» GOAL OF THE EXERCISE: Every line containing "path" should be identified and copied from the data below.

--

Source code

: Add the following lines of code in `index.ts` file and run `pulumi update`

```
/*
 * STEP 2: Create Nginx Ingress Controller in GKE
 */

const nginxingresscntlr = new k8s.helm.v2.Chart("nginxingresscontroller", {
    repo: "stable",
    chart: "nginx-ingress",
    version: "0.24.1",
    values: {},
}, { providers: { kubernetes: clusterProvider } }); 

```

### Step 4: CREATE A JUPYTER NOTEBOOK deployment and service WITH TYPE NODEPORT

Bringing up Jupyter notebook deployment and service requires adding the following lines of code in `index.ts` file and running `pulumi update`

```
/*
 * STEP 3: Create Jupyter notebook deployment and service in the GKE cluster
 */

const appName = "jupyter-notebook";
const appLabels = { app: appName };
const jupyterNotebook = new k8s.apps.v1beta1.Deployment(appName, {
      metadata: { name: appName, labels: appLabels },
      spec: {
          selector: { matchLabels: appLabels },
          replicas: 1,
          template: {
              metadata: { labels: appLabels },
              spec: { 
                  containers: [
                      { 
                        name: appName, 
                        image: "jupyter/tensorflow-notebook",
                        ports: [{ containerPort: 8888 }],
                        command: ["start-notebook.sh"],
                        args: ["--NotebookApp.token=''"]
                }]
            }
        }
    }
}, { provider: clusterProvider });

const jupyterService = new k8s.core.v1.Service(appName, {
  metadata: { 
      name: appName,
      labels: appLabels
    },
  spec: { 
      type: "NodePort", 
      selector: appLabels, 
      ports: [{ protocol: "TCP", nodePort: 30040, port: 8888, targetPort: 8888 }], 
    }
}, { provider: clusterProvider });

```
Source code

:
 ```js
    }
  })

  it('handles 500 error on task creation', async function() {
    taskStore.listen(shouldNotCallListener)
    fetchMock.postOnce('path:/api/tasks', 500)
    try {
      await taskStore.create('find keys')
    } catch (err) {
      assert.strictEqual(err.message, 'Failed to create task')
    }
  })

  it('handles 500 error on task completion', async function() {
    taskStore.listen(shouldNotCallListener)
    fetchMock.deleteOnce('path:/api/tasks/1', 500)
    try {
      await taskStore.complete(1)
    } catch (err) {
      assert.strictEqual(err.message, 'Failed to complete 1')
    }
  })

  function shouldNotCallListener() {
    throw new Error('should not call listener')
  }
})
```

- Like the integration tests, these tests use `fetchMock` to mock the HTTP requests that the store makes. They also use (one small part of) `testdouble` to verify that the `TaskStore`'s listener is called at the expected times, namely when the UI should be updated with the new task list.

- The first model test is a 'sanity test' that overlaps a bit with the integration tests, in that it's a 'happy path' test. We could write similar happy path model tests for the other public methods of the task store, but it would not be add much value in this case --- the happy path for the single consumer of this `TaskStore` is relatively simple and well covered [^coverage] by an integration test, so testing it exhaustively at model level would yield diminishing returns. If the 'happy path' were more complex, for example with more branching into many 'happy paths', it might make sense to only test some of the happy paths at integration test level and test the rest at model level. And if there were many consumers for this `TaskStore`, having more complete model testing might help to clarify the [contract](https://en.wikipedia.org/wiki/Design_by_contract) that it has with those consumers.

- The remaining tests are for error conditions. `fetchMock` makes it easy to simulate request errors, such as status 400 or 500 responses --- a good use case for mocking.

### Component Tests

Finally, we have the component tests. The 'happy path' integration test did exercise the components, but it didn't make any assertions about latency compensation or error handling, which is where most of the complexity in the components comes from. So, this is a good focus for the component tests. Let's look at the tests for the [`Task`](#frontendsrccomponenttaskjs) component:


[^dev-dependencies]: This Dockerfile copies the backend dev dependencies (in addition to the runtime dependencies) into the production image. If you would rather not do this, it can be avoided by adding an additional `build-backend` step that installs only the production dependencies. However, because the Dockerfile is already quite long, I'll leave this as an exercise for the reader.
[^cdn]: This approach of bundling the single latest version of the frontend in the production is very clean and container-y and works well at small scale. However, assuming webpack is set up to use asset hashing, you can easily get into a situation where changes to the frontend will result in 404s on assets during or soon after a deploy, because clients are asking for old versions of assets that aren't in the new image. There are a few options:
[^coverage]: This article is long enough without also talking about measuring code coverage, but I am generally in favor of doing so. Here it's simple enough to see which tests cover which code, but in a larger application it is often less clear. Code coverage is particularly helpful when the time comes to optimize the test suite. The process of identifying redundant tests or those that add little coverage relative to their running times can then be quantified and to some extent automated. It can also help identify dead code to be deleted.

--

» FINISHED EXERCISE:
    fetchMock.postOnce('path:/api/tasks', 500)
    fetchMock.deleteOnce('path:/api/tasks/1', 500)
- The first model test is a 'sanity test' that overlaps a bit with the integration tests, in that it's a 'happy path' test. We could write similar happy path model tests for the other public methods of the task store, but it would not be add much value in this case --- the happy path for the single consumer of this `TaskStore` is relatively simple and well covered [^coverage] by an integration test, so testing it exhaustively at model level would yield diminishing returns. If the 'happy path' were more complex, for example with more branching into many 'happy paths', it might make sense to only test some of the happy paths at integration test level and test the rest at model level. And if there were many consumers for this `TaskStore`, having more complete model testing might help to clarify the [contract](https://en.wikipedia.org/wiki/Design_by_contract) that it has with those consumers.
Finally, we have the component tests. The 'happy path' integration test did exercise the components, but it didn't make any assertions about latency compensation or error handling, which is where most of the complexity in the components comes from. So, this is a good focus for the component tests. Let's look at the tests for the [`Task`](#frontendsrccomponenttaskjs) component:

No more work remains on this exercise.